• [Given text]:
-*-*-
5. Preliminary Shared Services Costs Stefanie Stocco (Manager, Regulatory Finance) provided an overview of Hydro One’s Preliminary Shared Service Costs. Services shared across Hydro One’s transmission and distribution businesses include Human Resources, Corporate Finance, General Counsel, Asset Management, Information Technology & Cornerstone, Facilities & Real Estate, Transport, Work & Service equipment, cost of sales related to external revenues, and other. Hydro One’s shared services expenditures directly or indirectly support overall work program requirements and therefore generally tend to follow the same spending pattern. In general, the shared services OM&A and capital forecast expenditures for 2010 through to 2012 are consistent with the expenditures submitted in Hydro One’s 2011/12 Distribution rate application.
-*-*-
• [Data provided]:
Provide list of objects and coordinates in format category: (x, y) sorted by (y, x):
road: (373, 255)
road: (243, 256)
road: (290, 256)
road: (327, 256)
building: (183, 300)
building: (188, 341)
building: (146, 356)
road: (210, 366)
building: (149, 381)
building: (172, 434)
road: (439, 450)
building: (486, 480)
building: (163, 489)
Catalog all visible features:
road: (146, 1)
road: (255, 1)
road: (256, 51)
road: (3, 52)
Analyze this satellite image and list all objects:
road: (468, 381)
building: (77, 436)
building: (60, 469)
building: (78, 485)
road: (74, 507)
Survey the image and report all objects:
-*-*-
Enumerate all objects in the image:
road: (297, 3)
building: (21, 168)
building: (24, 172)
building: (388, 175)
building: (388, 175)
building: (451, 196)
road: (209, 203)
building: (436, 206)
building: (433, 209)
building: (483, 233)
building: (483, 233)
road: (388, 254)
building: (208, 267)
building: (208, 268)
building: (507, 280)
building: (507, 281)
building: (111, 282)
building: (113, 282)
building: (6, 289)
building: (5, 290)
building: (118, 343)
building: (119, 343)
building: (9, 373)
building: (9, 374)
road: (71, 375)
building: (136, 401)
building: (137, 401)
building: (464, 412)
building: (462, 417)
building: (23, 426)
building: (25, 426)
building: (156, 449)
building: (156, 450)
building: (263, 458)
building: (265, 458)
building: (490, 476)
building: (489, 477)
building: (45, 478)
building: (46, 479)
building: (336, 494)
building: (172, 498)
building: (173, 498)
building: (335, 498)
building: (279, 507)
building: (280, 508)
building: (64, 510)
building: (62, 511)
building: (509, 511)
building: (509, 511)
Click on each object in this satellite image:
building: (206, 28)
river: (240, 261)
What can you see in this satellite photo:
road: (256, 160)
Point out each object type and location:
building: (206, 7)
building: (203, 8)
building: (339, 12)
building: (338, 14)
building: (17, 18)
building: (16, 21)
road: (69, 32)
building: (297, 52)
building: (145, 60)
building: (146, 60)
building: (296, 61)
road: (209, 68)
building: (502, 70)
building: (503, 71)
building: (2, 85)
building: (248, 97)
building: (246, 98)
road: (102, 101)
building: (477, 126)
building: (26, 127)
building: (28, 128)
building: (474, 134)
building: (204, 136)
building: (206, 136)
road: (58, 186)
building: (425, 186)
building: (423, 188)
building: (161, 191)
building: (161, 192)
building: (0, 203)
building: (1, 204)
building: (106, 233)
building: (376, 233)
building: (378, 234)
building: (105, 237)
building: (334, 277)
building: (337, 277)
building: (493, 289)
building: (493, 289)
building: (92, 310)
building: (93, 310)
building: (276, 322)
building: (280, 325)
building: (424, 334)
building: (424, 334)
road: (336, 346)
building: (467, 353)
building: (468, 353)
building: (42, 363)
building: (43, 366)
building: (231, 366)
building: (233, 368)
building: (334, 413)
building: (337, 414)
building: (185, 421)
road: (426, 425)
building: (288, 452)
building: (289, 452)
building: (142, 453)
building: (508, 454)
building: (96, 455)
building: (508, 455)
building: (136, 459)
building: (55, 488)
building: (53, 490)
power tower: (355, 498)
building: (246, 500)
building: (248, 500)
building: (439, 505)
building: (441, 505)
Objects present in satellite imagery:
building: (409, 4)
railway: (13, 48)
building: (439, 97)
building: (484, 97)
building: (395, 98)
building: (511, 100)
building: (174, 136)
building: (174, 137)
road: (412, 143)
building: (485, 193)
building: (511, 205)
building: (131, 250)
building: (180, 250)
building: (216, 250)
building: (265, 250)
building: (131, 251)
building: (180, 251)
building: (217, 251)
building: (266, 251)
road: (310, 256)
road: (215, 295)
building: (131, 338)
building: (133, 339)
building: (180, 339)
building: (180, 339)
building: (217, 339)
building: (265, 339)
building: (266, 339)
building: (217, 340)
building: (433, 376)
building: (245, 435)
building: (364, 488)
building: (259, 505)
-*-*-
• [Task requirements]:
- a) Reproduce the whole text on Hydro One's preliminary shared services costs, without changing anything.
- b) In the records, take the part that opens with the line containing "Provide list of" and closes with the line containing "building: (172, 434)", and write it out again with "coordinates" switched to "positions". Leave everything else as it is, and give only those lines.

• [Exercise responses]:
- a)
5. Preliminary Shared Services Costs Stefanie Stocco (Manager, Regulatory Finance) provided an overview of Hydro One’s Preliminary Shared Service Costs. Services shared across Hydro One’s transmission and distribution businesses include Human Resources, Corporate Finance, General Counsel, Asset Management, Information Technology & Cornerstone, Facilities & Real Estate, Transport, Work & Service equipment, cost of sales related to external revenues, and other. Hydro One’s shared services expenditures directly or indirectly support overall work program requirements and therefore generally tend to follow the same spending pattern. In general, the shared services OM&A and capital forecast expenditures for 2010 through to 2012 are consistent with the expenditures submitted in Hydro One’s 2011/12 Distribution rate application.

- b)
Provide list of objects and positions in format category: (x, y) sorted by (y, x):
road: (373, 255)
road: (243, 256)
road: (290, 256)
road: (327, 256)
building: (183, 300)
building: (188, 341)
building: (146, 356)
road: (210, 366)
building: (149, 381)
building: (172, 434)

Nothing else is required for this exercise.